センター局装置101は子局設備102−1の屋外子局12に対して呼出起動を行う(403)。子局設備102−1の屋外子局12は地区放送(地域振興)設備104−1の放送卓22に対して録音(記憶)起動を行う(404)。地区放送(地域振興)設備104−1の放送卓22は遠隔操作装置23に対して自動プログラムで録音(記憶)開始(自プロ録音開始)の指示を出す(405)。
【0035】
その後、扱者1の肉声による報知情報を音声送話、または予め作成してある報知情報を送話する(406)。音声送話による報知情報は、リアルタイムで戸別受信機26に拡声出力することなく、一旦、遠隔操作装置23に内蔵する地区放送記憶部233に音声データを録音(記憶)する(407)。
扱者1は地区放送(地域振興)設備104−1に対して終話すると、センター局装置101に対して終話指示を出す(408)。センター局装置101は子局設備102−1の屋外子局12に対して終話指示を出す(409)。屋外子局12は放送卓22に対して録音(記憶)終話を出す(410)。放送卓22は遠隔操作装置23に対して自動プログラムで録音(記憶)終了(自プロ録音終了)の指示を出す(411)。
【0036】
扱者1が地区放送(地域振興)設備104−2に通報を行うに際し、センター局装置101の操作卓10に対して通報種別を選択入力(421)し、呼出起動(422)を行う。
センター局装置101は子局設備102−2の屋外子局12に対して呼出起動を行う(423)。子局設備102−2の屋外子局12は地区放送(地域振興)設備104−2の放送卓22に対して録音(記憶)起動を行う(424)。地区放送(地域振興)設備104−2の放送卓22は遠隔操作装置23に対して自動プログラムで録音(記憶)開始(自プロ録音開始)の指示を出す(425)。
【0037】
その後、扱者1の肉声による報知情報を音声送話、または予め作成してある報知情報を送話する(426)。音声送話による報知情報は、リアルタイムで戸別受信機26に拡声出力することなく、一旦、遠隔操作装置23に内蔵する地区放送記憶部233に音声データを録音(記憶)する(427)。

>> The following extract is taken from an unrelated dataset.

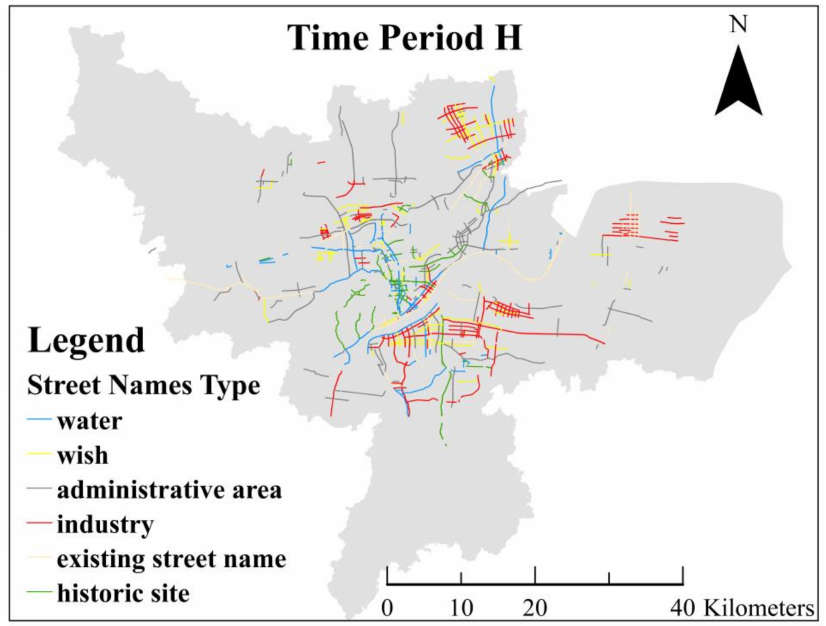
Figure 9. The spatial distribution of main types of street names in time period H.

扱者1は地区放送(地域振興)設備104−2に対して終話すると、センター局装置101に対して終話指示を出す(428)。センター局装置101は子局設備102−2の屋外子局12に対して終話指示を出す(429)。屋外子局12は放送卓22に対して録音(記憶)終話を出す(430)。放送卓22は遠隔操作装置23に対して自動プログラムで録音(記憶)終了(自プロ録音終了)の指示を出す(431)。
【0038】
地区放送(地域振興)設備104−1の遠隔操作装置23は、通報時刻(451)に達した際、地区放送(地域振興)設備104−1の遠隔操作装置23の時刻情報管理部231が、放送卓22に対して自動起動を行う(452)。放送卓22は、自動起動の選択呼出操作に応じて、通報対象となる戸別受信機26に対して起動信号を送出後(453)、遠隔操作装置23から前記音声録音した報知情報を音声再生する(454)と、受信起動した戸別受信機26にてリアルタイムにスピーカ(拡声)出力する(455)。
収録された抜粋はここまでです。